The index that a key is associated with is generally, in the most simplest implementation of a hash table, retrieved in the following way:
size++;
int hash = hashcode(key);
int index = hash % size;
For an arbitrary key we can say that the index will be an integer in the range [0, size - 1]
with equal probability for each outcome.
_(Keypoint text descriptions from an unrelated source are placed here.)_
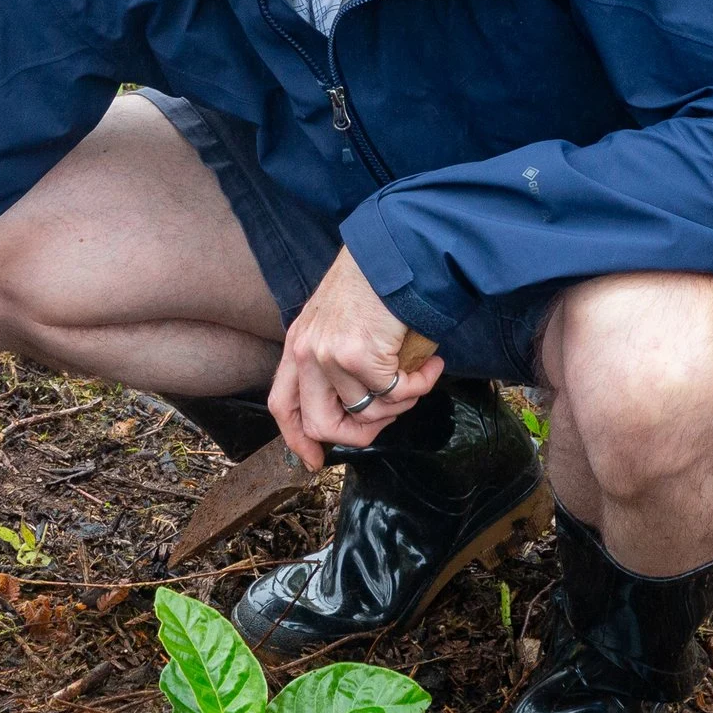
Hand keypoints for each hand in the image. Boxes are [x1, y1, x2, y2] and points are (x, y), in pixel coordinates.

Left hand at [269, 250, 444, 471]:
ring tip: (417, 376)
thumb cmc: (373, 284)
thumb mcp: (334, 321)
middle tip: (390, 415)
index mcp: (297, 345)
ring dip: (401, 403)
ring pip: (368, 412)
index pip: (282, 405)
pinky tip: (430, 364)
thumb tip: (354, 407)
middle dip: (361, 434)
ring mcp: (330, 355)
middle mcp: (306, 352)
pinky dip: (420, 385)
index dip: (297, 439)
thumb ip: (331, 360)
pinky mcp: (361, 355)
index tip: (314, 461)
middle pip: (321, 424)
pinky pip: (396, 394)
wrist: (395, 251)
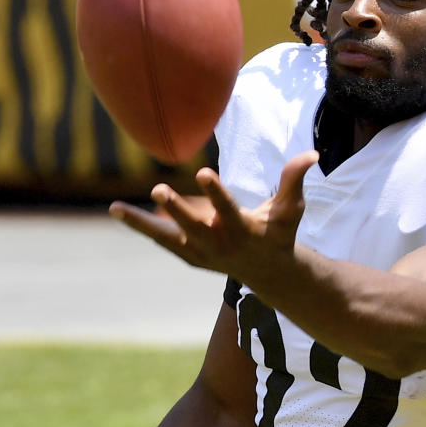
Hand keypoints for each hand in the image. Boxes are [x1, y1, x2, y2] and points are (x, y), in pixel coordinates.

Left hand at [110, 150, 319, 286]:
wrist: (268, 273)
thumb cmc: (279, 233)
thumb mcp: (290, 209)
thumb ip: (294, 180)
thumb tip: (311, 153)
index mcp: (243, 230)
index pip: (228, 209)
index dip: (216, 192)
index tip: (204, 172)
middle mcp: (219, 244)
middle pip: (193, 226)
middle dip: (176, 209)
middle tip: (159, 189)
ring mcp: (201, 253)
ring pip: (168, 237)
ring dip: (142, 224)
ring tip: (114, 209)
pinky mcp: (189, 256)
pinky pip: (162, 240)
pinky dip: (142, 227)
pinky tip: (118, 212)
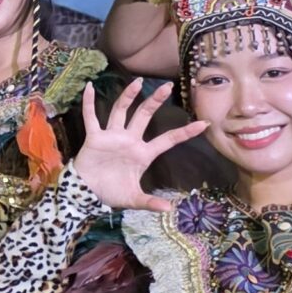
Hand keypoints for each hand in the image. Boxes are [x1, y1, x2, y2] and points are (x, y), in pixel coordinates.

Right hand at [69, 78, 205, 210]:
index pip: (168, 140)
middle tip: (167, 86)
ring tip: (137, 82)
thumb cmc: (111, 193)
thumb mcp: (134, 199)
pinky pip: (91, 117)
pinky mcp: (95, 137)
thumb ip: (150, 202)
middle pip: (144, 116)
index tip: (204, 124)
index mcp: (143, 153)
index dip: (185, 132)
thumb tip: (169, 210)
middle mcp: (130, 140)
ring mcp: (112, 136)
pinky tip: (89, 87)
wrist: (87, 193)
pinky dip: (89, 103)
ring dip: (128, 96)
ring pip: (121, 111)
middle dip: (154, 101)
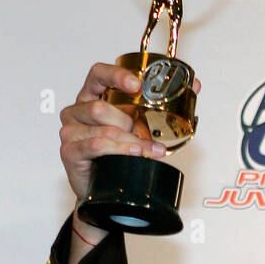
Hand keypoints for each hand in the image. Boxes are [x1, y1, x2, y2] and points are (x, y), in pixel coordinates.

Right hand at [58, 62, 198, 263]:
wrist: (105, 189)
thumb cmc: (121, 154)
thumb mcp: (142, 127)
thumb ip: (164, 106)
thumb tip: (194, 87)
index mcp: (92, 96)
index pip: (98, 74)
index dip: (116, 75)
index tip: (137, 85)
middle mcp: (77, 110)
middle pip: (101, 107)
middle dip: (129, 122)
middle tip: (144, 134)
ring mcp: (70, 130)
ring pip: (103, 128)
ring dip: (131, 140)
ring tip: (148, 150)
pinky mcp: (69, 150)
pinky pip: (95, 145)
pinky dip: (119, 150)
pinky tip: (134, 154)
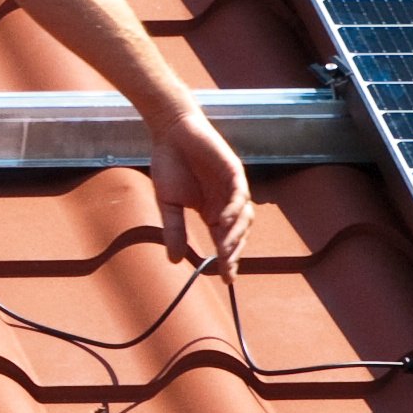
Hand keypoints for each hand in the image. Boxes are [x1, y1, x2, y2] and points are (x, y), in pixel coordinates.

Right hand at [145, 103, 250, 268]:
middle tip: (227, 269)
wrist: (170, 133)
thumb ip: (174, 229)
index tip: (226, 279)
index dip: (227, 260)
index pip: (224, 241)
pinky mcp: (234, 171)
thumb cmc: (169, 164)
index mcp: (212, 212)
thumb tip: (174, 260)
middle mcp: (226, 203)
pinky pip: (239, 194)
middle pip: (238, 233)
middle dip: (234, 252)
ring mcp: (232, 187)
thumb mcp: (168, 203)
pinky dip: (233, 209)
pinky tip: (223, 222)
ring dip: (236, 234)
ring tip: (225, 250)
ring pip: (244, 216)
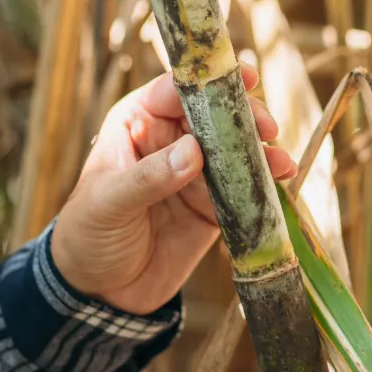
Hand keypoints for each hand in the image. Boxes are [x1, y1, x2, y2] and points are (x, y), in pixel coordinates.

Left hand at [50, 62, 296, 314]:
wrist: (100, 292)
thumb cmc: (87, 235)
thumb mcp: (109, 204)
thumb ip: (149, 177)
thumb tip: (193, 151)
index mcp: (138, 124)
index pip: (174, 91)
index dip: (206, 81)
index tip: (239, 78)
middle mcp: (171, 140)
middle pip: (215, 113)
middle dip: (244, 115)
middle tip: (266, 127)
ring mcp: (197, 172)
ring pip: (237, 148)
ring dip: (262, 148)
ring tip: (280, 160)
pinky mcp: (216, 204)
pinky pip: (246, 186)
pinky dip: (266, 181)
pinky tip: (284, 177)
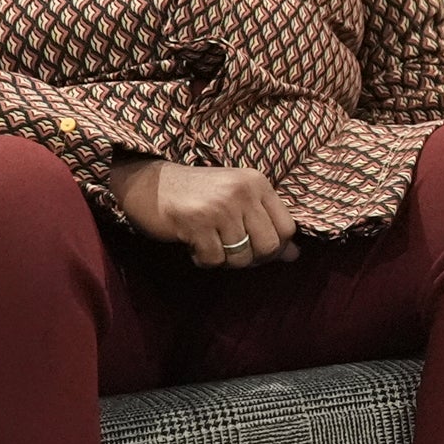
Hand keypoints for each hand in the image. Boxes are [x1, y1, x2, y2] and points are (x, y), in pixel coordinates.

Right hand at [107, 159, 298, 268]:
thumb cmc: (198, 195)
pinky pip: (214, 260)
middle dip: (252, 257)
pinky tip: (194, 245)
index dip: (275, 246)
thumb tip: (294, 256)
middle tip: (231, 250)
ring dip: (226, 260)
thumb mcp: (237, 201)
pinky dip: (204, 260)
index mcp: (257, 182)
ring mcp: (219, 206)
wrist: (149, 183)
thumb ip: (266, 225)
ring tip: (211, 244)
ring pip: (242, 257)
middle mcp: (242, 191)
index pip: (288, 227)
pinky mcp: (196, 222)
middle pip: (269, 246)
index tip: (255, 245)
These probabilities are described by the table below for the first 5 indices after adding N elements.
Index | 0 1 2 3 4
--------------------------------------------------------------------------------------------
Probabilities | 1
| 1/2 1/2
| 1/3 1/3 1/3
| 1/4 1/4 1/4 1/4
| 1/5 1/5 1/5 1/5 1/5
| ...
| 1/N 1/N 1/N 1/N 1/N
____________________________________________________________________________________________
Total | H(N) H(N) - 1 H(N) - 1.5 H(N) - 1.83 H(N) - 2.08
H(N)
describes how many elements should collect in the chain at index 0. Every chain afterwards should have statistically fewer elements.
H(N)
is also the value of the harmonic series up to and including the Nth term. Although there is no generalized closed form for describing the harmonic series, this value can be approximated very accurately using the following formula,
H(N) ≈ ln(N) + 0.5772156649 + 1 / (2N) - 1 / (12N^2)
The "approximation" part can be attributed to the terms after ln(N) + 0.5772156649
. ln(N)
is the largest function and thus the amortized time complexity should be O(log n)
.
Is there something I am missing? I would greatly appreciate clarification here.